(I can hear a bald eagle chirping outside my window while I type this - I live in a beautiful place)
Seems like a month since I've posted here. If I'm honest, I've been ruminating on deeper stuff, like "Am I really trans or is this just a fetish that I've taken to an extreme?" You know, impostor syndrome stuff.
But I went to electrolysis yesterday and my tech cleared a lot of dark hairs on my chin and it made me euphoric. Sometimes, I go there in girl mode, then stop at the grocery store on the way home with a pink face mask to cover the redness and remaining stubble. In yesterday's case, I wore one of my new Victoria's Secret push-up bras and a cute top, along with tight jeans and a some jewelry. I feel a little less awkward and nervous every time I do this.
Yesterday's top was black, so I wore a black scrunchie and watchband but today's is white, so I color-matched those bits again. I shaved my chin this morning and put some primer, foundation, mascara and lipstick on and when I wasn't in bad lighting, I thought I looked pretty cute, which was nice.

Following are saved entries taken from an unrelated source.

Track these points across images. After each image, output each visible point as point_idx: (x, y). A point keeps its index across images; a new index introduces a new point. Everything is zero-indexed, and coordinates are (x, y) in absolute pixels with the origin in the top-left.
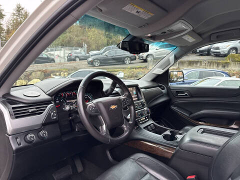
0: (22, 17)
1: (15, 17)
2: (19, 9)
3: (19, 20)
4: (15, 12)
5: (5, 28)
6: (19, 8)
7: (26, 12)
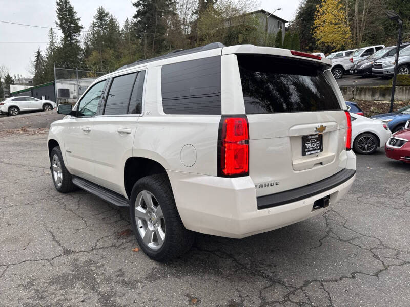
0: (105, 28)
1: (96, 28)
2: (102, 15)
3: (102, 32)
4: (95, 21)
5: (83, 46)
6: (102, 13)
7: (112, 19)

But I still hide in the neighborhood. I had a baggy shirt with me so I could get out of my car and retrieve my mail without tipping my hand. If I'm dressed in a revealing top (anything other than a hoodie) I keep a baggie shirt nearby at all times, in case someone knocks at the door. But I do get a tiny bit braver by the day.
I'm continuing to look at a career as an electrologist. I have been working hard to bolster sales for my business but I'd like to significantly increase my income. I discussed it a bit further with my electro tech while she worked on me yesterday. She thinks I'll be good at it and says it's not hard to get clients. It's an AI-proof career during a time when so many are in danger of losing their jobs due to AI. I was listening to a Bernie Sanders interview this morning in which he expressed his concerns about the lack of oversight and regulations on AI. "If a 50 year old truck driver loses his job to self-driving trucks, what is he going to do for work when so many others are losing their jobs at the same time?" This is really something to think about when considering a career these days.
There are very few electrologists near me and there always seems to be more clients than practitioners. It will require about a $30k investment and about 6 months of training and preparation. Since I live in a pretty conservative area, I'd probably put "trans-owned" on my website and Google local listing in order to weed out people who don't think I should exist. Of course, this could easily out me to someone in my own neighborhood if any neighbors should happen to look for this service, but it's a step I'd be willing to take.